:: THE PROBLEM ::
All of the data should be restated exactly as it stands.

Entries taken from a collection

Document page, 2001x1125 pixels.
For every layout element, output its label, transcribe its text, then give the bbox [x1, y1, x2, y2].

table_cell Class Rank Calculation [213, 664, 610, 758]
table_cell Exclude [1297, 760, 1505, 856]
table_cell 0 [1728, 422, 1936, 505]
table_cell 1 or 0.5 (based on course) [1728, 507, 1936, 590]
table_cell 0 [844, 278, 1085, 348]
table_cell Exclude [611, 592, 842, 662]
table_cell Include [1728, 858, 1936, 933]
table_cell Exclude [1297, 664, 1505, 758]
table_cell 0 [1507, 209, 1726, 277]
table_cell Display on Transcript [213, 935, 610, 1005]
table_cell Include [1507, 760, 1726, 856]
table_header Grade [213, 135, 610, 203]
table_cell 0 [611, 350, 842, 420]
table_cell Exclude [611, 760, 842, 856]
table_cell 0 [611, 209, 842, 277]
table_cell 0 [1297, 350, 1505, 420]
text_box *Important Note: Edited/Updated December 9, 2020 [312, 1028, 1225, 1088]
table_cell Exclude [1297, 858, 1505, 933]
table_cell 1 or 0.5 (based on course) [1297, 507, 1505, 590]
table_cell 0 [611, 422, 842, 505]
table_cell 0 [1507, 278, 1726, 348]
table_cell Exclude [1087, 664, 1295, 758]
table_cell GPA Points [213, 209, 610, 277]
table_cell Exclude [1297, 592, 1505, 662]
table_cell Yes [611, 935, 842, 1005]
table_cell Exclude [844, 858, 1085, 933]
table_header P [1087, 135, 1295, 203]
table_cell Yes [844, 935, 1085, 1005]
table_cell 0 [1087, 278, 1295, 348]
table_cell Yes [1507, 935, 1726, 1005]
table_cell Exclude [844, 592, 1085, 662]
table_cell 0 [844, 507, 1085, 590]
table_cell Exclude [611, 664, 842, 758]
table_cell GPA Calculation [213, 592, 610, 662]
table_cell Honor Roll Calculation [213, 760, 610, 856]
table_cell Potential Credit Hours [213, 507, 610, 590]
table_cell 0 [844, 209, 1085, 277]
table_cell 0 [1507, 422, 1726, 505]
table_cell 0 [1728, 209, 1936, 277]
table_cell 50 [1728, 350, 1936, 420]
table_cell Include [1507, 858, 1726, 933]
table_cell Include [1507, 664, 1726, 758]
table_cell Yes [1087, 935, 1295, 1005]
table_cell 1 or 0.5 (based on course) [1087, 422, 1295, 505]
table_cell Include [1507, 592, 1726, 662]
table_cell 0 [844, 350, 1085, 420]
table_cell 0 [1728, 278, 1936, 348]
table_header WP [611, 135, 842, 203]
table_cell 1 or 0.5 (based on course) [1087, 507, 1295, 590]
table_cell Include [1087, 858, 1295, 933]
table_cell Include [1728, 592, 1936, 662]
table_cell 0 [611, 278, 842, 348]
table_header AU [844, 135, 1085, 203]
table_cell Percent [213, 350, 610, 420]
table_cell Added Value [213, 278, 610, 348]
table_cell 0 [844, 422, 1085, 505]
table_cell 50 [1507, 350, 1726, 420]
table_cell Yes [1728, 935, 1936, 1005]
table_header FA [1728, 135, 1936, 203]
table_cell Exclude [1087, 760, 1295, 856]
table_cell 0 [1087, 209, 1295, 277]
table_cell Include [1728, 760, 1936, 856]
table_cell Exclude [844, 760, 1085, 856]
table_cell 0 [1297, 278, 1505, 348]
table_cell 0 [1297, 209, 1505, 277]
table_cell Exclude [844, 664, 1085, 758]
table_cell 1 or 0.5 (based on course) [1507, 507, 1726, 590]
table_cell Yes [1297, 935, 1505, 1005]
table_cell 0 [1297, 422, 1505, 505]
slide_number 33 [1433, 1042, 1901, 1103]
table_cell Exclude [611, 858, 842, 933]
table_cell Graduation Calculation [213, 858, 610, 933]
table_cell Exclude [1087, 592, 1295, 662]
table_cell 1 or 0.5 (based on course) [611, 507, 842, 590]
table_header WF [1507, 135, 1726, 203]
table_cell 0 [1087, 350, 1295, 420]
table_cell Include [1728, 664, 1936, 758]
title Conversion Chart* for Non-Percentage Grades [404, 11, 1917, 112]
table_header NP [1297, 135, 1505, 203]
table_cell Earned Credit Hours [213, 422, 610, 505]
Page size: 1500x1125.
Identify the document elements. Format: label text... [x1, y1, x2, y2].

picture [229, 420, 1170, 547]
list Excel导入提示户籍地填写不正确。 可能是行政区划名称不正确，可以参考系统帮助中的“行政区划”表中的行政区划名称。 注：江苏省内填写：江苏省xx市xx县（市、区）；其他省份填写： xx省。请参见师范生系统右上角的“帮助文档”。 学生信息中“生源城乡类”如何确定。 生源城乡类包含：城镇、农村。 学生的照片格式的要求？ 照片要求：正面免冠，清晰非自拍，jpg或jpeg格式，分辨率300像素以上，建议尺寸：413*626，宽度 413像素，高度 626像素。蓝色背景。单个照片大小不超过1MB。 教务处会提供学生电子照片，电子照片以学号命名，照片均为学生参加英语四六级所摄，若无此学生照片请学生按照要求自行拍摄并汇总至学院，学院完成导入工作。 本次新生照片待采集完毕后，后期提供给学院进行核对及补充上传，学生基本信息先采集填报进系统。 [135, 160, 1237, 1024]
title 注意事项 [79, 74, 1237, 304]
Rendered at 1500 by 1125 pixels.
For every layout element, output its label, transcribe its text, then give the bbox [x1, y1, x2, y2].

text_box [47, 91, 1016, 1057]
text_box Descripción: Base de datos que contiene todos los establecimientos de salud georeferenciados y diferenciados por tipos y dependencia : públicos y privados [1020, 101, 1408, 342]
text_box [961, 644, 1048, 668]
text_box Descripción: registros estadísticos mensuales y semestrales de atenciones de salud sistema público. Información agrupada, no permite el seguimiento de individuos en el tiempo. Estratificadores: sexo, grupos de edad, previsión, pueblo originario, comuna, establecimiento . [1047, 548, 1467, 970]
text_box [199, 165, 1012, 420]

:: RESPONSE BELOW ::
Document page, 2001x1125 pixels.
For every layout element, output its label, transcribe its text, then give the bbox [x1, y1, x2, y2].

table_cell Class Rank Calculation [213, 664, 610, 758]
table_cell Exclude [1297, 760, 1505, 856]
table_cell 0 [1728, 422, 1936, 505]
table_cell 1 or 0.5 (based on course) [1728, 507, 1936, 590]
table_cell 0 [844, 278, 1085, 348]
table_cell Exclude [611, 592, 842, 662]
table_cell Include [1728, 858, 1936, 933]
table_cell Exclude [1297, 664, 1505, 758]
table_cell 0 [1507, 209, 1726, 277]
table_cell Display on Transcript [213, 935, 610, 1005]
table_cell Include [1507, 760, 1726, 856]
table_header Grade [213, 135, 610, 203]
table_cell 0 [611, 350, 842, 420]
table_cell Exclude [611, 760, 842, 856]
table_cell 0 [611, 209, 842, 277]
table_cell 0 [1297, 350, 1505, 420]
text_box *Important Note: Edited/Updated December 9, 2020 [312, 1028, 1225, 1088]
table_cell Exclude [1297, 858, 1505, 933]
table_cell 1 or 0.5 (based on course) [1297, 507, 1505, 590]
table_cell 0 [611, 422, 842, 505]
table_cell 0 [1507, 278, 1726, 348]
table_cell Exclude [1087, 664, 1295, 758]
table_cell GPA Points [213, 209, 610, 277]
table_cell Exclude [1297, 592, 1505, 662]
table_cell Yes [611, 935, 842, 1005]
table_cell Exclude [844, 858, 1085, 933]
table_header P [1087, 135, 1295, 203]
table_cell Yes [844, 935, 1085, 1005]
table_cell 0 [1087, 278, 1295, 348]
table_cell Yes [1507, 935, 1726, 1005]
table_cell Exclude [844, 592, 1085, 662]
table_cell 0 [844, 507, 1085, 590]
table_cell Exclude [611, 664, 842, 758]
table_cell GPA Calculation [213, 592, 610, 662]
table_cell Honor Roll Calculation [213, 760, 610, 856]
table_cell Potential Credit Hours [213, 507, 610, 590]
table_cell 0 [844, 209, 1085, 277]
table_cell 0 [1507, 422, 1726, 505]
table_cell 0 [1728, 209, 1936, 277]
table_cell 50 [1728, 350, 1936, 420]
table_cell Include [1507, 858, 1726, 933]
table_cell Include [1507, 664, 1726, 758]
table_cell Yes [1087, 935, 1295, 1005]
table_cell 1 or 0.5 (based on course) [1087, 422, 1295, 505]
table_cell Include [1507, 592, 1726, 662]
table_cell 0 [844, 350, 1085, 420]
table_cell 0 [1728, 278, 1936, 348]
table_header WP [611, 135, 842, 203]
table_cell 1 or 0.5 (based on course) [1087, 507, 1295, 590]
table_cell Include [1087, 858, 1295, 933]
table_cell Include [1728, 592, 1936, 662]
table_cell 0 [611, 278, 842, 348]
table_header AU [844, 135, 1085, 203]
table_cell Percent [213, 350, 610, 420]
table_cell Added Value [213, 278, 610, 348]
table_cell 0 [844, 422, 1085, 505]
table_cell 50 [1507, 350, 1726, 420]
table_cell Yes [1728, 935, 1936, 1005]
table_header FA [1728, 135, 1936, 203]
table_cell Exclude [1087, 760, 1295, 856]
table_cell 0 [1087, 209, 1295, 277]
table_cell Include [1728, 760, 1936, 856]
table_cell Exclude [844, 760, 1085, 856]
table_cell 0 [1297, 278, 1505, 348]
table_cell 0 [1297, 209, 1505, 277]
table_cell Exclude [844, 664, 1085, 758]
table_cell 1 or 0.5 (based on course) [1507, 507, 1726, 590]
table_cell Yes [1297, 935, 1505, 1005]
table_cell 0 [1297, 422, 1505, 505]
slide_number 33 [1433, 1042, 1901, 1103]
table_cell Exclude [611, 858, 842, 933]
table_cell Graduation Calculation [213, 858, 610, 933]
table_cell Exclude [1087, 592, 1295, 662]
table_cell 1 or 0.5 (based on course) [611, 507, 842, 590]
table_header WF [1507, 135, 1726, 203]
table_cell 0 [1087, 350, 1295, 420]
table_cell Include [1728, 664, 1936, 758]
title Conversion Chart* for Non-Percentage Grades [404, 11, 1917, 112]
table_header NP [1297, 135, 1505, 203]
table_cell Earned Credit Hours [213, 422, 610, 505]
Page size: 1500x1125.
Identify the document elements. Format: label text... [x1, y1, x2, y2].

picture [229, 420, 1170, 547]
list Excel导入提示户籍地填写不正确。 可能是行政区划名称不正确，可以参考系统帮助中的“行政区划”表中的行政区划名称。 注：江苏省内填写：江苏省xx市xx县（市、区）；其他省份填写： xx省。请参见师范生系统右上角的“帮助文档”。 学生信息中“生源城乡类”如何确定。 生源城乡类包含：城镇、农村。 学生的照片格式的要求？ 照片要求：正面免冠，清晰非自拍，jpg或jpeg格式，分辨率300像素以上，建议尺寸：413*626，宽度 413像素，高度 626像素。蓝色背景。单个照片大小不超过1MB。 教务处会提供学生电子照片，电子照片以学号命名，照片均为学生参加英语四六级所摄，若无此学生照片请学生按照要求自行拍摄并汇总至学院，学院完成导入工作。 本次新生照片待采集完毕后，后期提供给学院进行核对及补充上传，学生基本信息先采集填报进系统。 [135, 160, 1237, 1024]
title 注意事项 [79, 74, 1237, 304]
Rendered at 1500 by 1125 pixels.
For every layout element, output its label, transcribe its text, then give the bbox [x1, y1, x2, y2].

text_box [47, 91, 1016, 1057]
text_box Descripción: Base de datos que contiene todos los establecimientos de salud georeferenciados y diferenciados por tipos y dependencia : públicos y privados [1020, 101, 1408, 342]
text_box [961, 644, 1048, 668]
text_box Descripción: registros estadísticos mensuales y semestrales de atenciones de salud sistema público. Información agrupada, no permite el seguimiento de individuos en el tiempo. Estratificadores: sexo, grupos de edad, previsión, pueblo originario, comuna, establecimiento . [1047, 548, 1467, 970]
text_box [199, 165, 1012, 420]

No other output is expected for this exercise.